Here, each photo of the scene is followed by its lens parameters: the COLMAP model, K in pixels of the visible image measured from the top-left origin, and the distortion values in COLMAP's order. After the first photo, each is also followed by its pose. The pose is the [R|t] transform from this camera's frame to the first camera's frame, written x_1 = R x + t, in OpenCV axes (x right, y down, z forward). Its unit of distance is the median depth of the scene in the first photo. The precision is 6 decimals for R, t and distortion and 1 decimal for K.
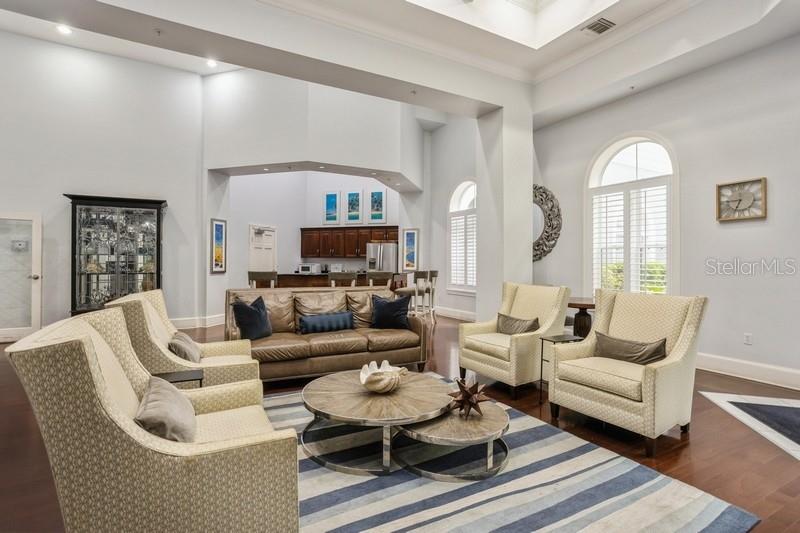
lens RADIAL K [[407.8, 0, 404.4], [0, 407.8, 257.4], [0, 0, 1]] dist [-0.001879, 0.024077]
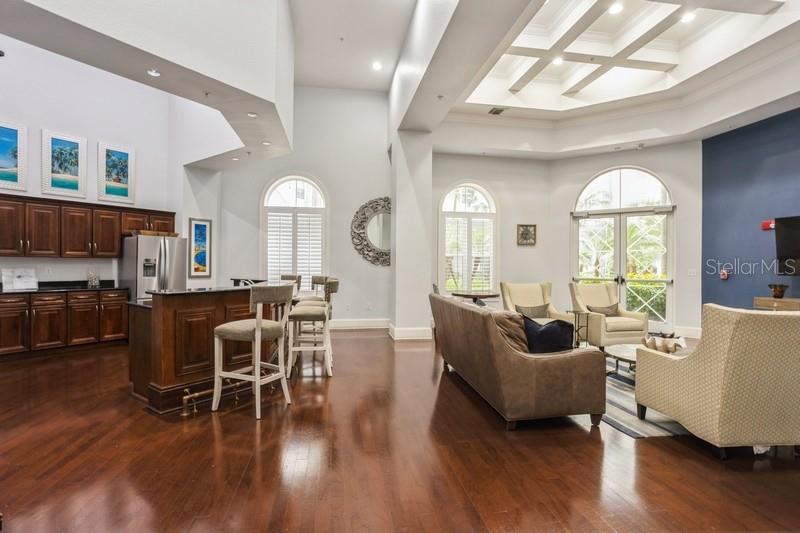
lens RADIAL K [[407.8, 0, 404.4], [0, 407.8, 257.4], [0, 0, 1]] dist [-0.001879, 0.024077]
pose [[0.336638, 0.013441, 0.941538, -0.545413], [-0.015976, 0.999836, -0.008561, -0.001722], [-0.941499, -0.012161, 0.336797, 0.415837]]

#### Assignment
Revise all of the lines above, changing "lens parameters" to "camera parameters" and keeping everything else the same. Omit the pictures from your answer.

#### Reply to the exercise
Here, each photo of the scene is followed by its camera parameters: the COLMAP model, K in pixels of the visible image measured from the top-left origin, and the distortion values in COLMAP's order. After the first photo, each is also followed by its pose. The pose is the [R|t] transform from this camera's frame to the first camera's frame, written x_1 = R x + t, in OpenCV axes (x right, y down, z forward). Its unit of distance is the median depth of the scene in the first photo. The precision is 6 decimals for R, t and distortion and 1 decimal for K.
lens RADIAL K [[407.8, 0, 404.4], [0, 407.8, 257.4], [0, 0, 1]] dist [-0.001879, 0.024077]
lens RADIAL K [[407.8, 0, 404.4], [0, 407.8, 257.4], [0, 0, 1]] dist [-0.001879, 0.024077]
pose [[0.336638, 0.013441, 0.941538, -0.545413], [-0.015976, 0.999836, -0.008561, -0.001722], [-0.941499, -0.012161, 0.336797, 0.415837]]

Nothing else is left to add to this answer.